Bug in Series of AMD Processors Causes Data Loss by Dividing by Zero

A vulnerability in AMD processors has been discovered, which can lead to data leakage during operations on the same CPU core when encountering a #DE (Divide Error) caused by division by zero. This issue only affects AMD Zen1 processors, specifically AMD Epyc 7001, AMD Athlon 3000, AMD Ryzen 3000 with GPU Radeon, AMD Athlon Pro 3000 with GPU Radeon Vega, and AMD Ryzen Pro 3000 with GPU Radeon Vega. The vulnerability is detailed in CVE-2023-20588.

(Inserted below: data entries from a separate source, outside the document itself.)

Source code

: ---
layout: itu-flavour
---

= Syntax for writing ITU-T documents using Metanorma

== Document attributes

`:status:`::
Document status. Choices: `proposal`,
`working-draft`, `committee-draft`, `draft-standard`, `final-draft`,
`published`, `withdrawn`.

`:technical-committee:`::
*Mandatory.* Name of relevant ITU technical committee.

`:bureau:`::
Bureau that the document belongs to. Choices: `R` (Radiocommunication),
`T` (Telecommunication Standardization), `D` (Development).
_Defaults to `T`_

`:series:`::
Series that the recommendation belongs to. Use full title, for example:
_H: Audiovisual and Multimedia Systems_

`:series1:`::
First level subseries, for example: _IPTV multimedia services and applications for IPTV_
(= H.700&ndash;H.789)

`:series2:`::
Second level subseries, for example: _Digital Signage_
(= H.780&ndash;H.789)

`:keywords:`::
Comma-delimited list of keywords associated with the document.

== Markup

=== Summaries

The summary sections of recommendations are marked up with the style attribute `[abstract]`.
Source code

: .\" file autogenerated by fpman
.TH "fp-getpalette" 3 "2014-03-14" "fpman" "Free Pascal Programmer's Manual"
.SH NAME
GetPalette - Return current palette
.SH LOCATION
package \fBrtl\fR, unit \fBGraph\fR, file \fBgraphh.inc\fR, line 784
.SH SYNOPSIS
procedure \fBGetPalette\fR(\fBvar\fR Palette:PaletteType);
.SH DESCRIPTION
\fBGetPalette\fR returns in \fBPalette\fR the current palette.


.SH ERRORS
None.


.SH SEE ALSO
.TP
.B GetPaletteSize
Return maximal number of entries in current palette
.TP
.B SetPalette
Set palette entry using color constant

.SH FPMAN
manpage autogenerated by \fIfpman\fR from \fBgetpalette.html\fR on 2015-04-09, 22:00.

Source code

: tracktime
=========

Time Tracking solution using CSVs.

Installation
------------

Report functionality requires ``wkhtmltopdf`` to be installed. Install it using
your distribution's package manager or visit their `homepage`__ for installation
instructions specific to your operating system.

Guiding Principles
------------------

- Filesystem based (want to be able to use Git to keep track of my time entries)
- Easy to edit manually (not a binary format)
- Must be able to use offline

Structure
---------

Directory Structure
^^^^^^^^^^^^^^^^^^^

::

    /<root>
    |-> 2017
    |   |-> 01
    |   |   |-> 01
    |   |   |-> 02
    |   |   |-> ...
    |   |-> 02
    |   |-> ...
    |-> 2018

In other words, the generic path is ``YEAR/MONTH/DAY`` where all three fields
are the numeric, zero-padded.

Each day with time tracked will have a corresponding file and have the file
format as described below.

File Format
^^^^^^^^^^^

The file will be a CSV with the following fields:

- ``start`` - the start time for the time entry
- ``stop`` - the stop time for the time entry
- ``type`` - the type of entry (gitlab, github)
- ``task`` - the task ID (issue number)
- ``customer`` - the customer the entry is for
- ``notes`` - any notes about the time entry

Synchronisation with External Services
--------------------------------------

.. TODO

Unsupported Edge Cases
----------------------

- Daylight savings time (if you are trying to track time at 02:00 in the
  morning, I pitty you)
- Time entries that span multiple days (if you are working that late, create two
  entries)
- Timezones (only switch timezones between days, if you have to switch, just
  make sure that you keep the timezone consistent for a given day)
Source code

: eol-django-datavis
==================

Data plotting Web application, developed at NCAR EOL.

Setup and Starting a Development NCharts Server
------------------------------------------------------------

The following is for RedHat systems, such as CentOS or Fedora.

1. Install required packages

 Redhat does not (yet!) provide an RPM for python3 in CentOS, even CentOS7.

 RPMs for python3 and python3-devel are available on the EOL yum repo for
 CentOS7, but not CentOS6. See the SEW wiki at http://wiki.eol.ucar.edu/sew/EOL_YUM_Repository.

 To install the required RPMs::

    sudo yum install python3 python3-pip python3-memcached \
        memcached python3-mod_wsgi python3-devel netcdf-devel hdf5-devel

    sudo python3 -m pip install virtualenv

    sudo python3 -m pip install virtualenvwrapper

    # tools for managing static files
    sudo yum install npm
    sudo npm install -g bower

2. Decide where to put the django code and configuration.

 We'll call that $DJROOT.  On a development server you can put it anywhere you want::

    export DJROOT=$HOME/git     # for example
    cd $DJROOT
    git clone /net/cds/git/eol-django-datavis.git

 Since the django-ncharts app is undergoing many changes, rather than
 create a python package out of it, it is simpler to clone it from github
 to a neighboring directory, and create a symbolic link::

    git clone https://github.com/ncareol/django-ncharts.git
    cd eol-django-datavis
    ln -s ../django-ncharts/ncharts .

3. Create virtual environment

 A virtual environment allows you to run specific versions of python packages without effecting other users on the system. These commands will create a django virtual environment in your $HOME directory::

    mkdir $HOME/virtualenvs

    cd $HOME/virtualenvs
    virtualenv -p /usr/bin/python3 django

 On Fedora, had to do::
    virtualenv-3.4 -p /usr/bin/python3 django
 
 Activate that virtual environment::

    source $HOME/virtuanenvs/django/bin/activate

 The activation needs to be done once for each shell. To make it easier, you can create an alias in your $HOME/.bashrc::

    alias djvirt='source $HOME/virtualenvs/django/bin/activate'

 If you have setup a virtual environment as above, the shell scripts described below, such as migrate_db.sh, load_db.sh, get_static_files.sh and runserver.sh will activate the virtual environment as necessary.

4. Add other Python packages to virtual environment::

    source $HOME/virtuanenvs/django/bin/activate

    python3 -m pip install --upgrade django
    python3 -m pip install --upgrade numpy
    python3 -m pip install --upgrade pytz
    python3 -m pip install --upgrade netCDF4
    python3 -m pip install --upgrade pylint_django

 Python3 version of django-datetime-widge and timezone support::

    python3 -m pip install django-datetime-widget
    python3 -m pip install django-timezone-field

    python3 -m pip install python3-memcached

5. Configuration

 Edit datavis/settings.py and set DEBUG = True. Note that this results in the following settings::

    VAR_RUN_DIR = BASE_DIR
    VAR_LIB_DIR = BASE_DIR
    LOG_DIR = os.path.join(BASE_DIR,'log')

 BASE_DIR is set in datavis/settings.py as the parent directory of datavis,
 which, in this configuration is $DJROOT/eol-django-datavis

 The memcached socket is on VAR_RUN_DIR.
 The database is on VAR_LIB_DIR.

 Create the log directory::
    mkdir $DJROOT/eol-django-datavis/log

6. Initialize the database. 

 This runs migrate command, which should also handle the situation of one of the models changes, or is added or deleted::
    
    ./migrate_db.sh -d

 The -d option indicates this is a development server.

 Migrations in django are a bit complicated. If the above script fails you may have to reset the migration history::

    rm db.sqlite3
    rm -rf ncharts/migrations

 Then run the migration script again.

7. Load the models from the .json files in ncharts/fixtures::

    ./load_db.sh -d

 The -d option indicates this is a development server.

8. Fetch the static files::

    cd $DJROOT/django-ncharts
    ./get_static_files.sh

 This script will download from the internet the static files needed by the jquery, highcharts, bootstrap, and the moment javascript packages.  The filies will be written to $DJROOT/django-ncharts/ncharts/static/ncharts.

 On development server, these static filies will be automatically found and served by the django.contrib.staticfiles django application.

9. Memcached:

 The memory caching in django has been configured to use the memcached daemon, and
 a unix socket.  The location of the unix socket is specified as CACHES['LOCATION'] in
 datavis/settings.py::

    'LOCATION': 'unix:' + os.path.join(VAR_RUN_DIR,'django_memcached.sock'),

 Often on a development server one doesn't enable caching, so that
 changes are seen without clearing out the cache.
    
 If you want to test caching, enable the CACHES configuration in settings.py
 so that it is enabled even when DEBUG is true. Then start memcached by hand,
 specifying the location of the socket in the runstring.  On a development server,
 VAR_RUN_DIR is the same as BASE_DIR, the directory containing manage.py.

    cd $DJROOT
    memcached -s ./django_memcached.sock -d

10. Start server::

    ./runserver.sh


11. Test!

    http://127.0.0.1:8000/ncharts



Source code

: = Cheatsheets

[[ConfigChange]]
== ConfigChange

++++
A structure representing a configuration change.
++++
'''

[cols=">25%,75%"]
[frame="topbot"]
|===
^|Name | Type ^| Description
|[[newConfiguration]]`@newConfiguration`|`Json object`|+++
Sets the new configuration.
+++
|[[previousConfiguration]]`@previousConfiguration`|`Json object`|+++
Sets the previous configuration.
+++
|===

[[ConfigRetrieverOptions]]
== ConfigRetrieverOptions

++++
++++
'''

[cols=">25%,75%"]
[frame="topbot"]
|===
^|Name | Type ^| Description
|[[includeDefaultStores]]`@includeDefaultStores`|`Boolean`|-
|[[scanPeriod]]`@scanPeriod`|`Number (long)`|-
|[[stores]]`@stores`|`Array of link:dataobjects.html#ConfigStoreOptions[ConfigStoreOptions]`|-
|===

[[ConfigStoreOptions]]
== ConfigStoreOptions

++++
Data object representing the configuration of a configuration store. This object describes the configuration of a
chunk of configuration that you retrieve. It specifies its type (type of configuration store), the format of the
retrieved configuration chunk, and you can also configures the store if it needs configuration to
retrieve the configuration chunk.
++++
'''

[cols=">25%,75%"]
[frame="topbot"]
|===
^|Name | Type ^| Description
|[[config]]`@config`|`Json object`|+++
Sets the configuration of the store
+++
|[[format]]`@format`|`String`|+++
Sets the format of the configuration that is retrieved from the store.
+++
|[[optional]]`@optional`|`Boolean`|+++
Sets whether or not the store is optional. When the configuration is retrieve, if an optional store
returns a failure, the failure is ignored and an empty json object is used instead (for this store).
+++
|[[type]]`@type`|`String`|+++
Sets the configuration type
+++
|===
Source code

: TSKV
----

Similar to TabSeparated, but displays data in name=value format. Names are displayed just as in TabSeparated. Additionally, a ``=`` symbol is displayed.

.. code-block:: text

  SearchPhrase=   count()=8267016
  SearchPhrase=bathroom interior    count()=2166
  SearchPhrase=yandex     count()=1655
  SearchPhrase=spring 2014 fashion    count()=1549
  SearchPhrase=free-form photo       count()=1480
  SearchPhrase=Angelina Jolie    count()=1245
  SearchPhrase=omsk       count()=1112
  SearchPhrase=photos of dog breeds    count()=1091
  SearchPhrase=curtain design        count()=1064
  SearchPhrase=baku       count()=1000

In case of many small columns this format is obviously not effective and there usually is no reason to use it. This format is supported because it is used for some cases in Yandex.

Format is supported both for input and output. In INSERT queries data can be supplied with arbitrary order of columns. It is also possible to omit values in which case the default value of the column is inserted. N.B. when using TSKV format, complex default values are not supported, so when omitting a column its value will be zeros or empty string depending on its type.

The vulnerability stems from the fact that when a #DE exception occurs due to division by zero, the processor speculatively redirects the result of the previous division operation. This is because there is only one divider in the CPU with microarchitecture in the pipeline that handles operations in various threads. On vulnerable systems, an attacker can exploit this to determine the result of the previous division operation performed on the same CPU core in other contexts, such as in another process or outside the virtual machine.

In practical terms, this vulnerability can be used to establish an undisclosed data transmission channel between processes, sandboxed applications, or virtual machines. It bypasses systemic access control mechanisms and does not require system calls. Additionally, the vulnerability allows an attacker to obtain information about previous actual or speculative execution of the DIV instruction from user space. This can be particularly concerning for operations involving sensitive data at higher privilege levels, such as cryptographic operations.

Patches have already been developed to address this vulnerability in the Linux kernel
and the Xen hypervisor
[source]. The issue is resolved by re-recording the division buffer during context switching. However, the fix is only effective when symmetric multi-threading (SMT) is disabled.